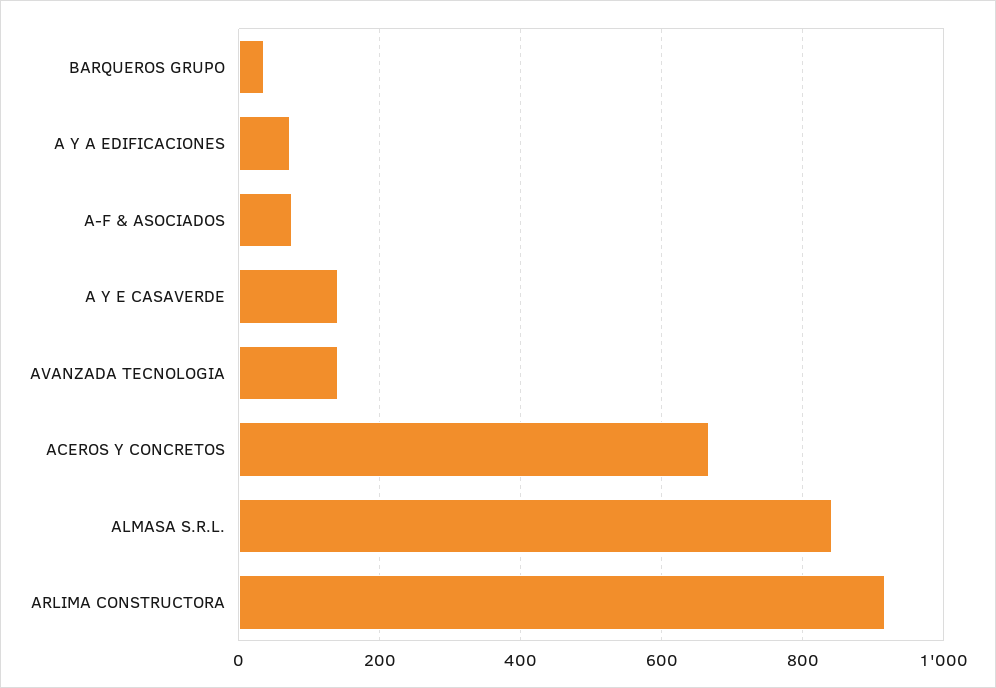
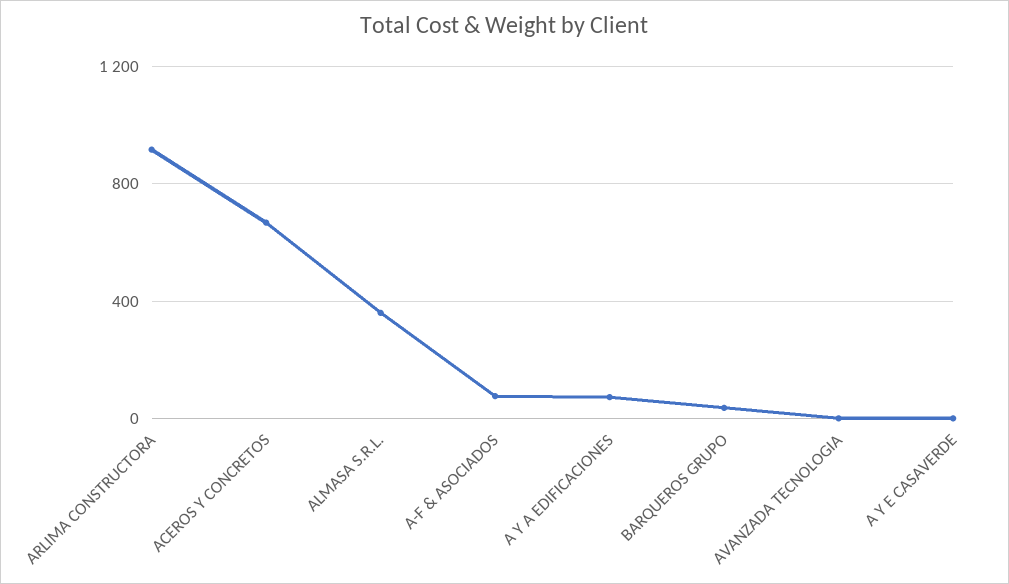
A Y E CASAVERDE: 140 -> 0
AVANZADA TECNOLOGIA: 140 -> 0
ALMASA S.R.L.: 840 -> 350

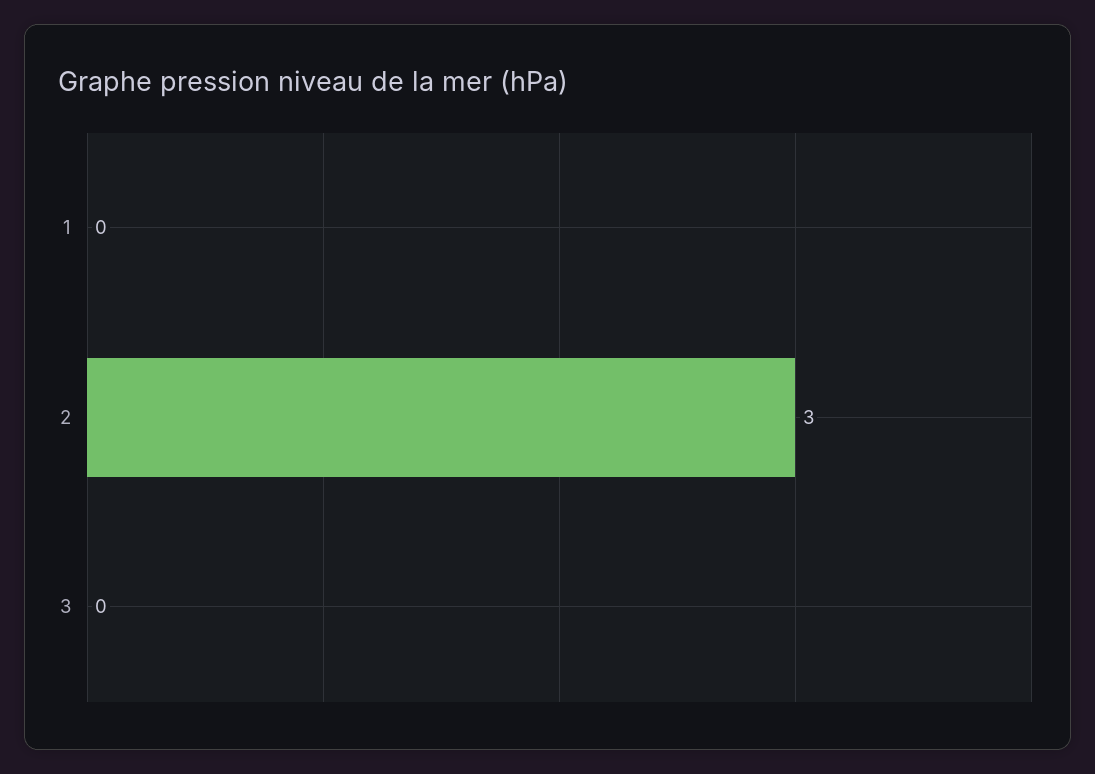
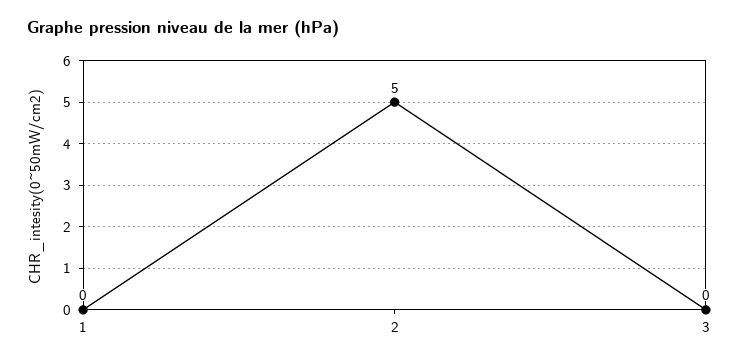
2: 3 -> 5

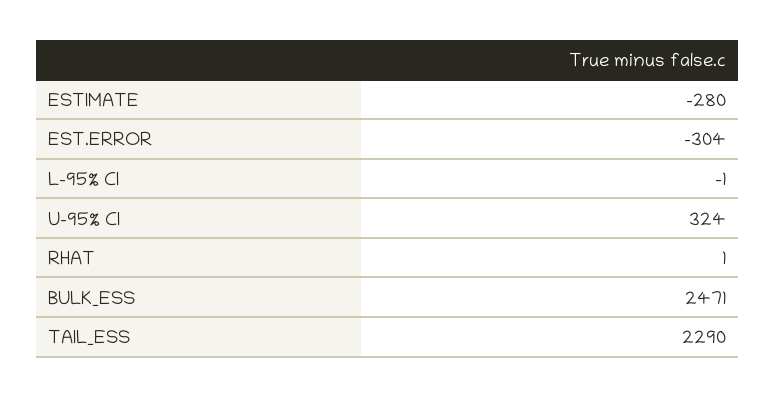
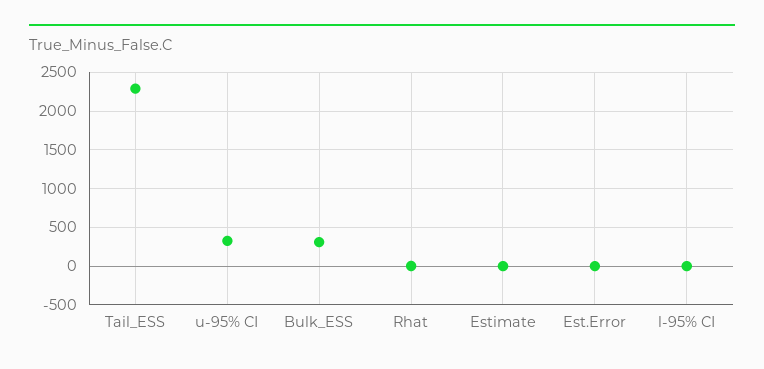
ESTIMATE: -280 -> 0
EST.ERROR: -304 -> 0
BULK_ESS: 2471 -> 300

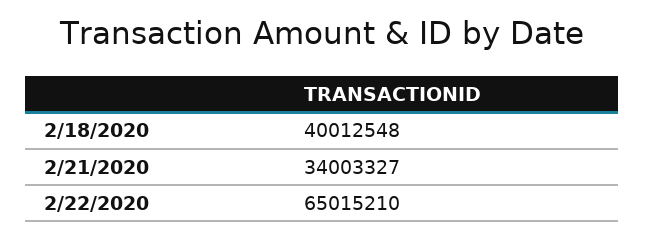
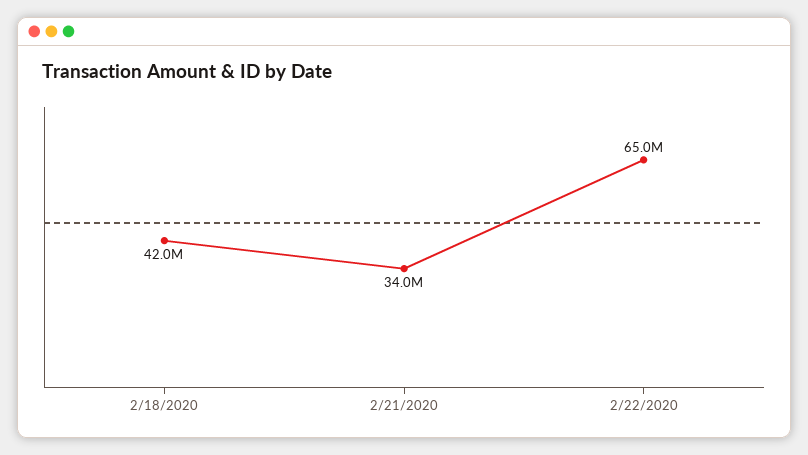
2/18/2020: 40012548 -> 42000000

:: WHAT YOU WILL DO ::
Repeat every line above exactly, minus the pictures.

:: ANSWER AREA ::
A Y E CASAVERDE: 140 -> 0
AVANZADA TECNOLOGIA: 140 -> 0
ALMASA S.R.L.: 840 -> 350

2: 3 -> 5

ESTIMATE: -280 -> 0
EST.ERROR: -304 -> 0
BULK_ESS: 2471 -> 300

2/18/2020: 40012548 -> 42000000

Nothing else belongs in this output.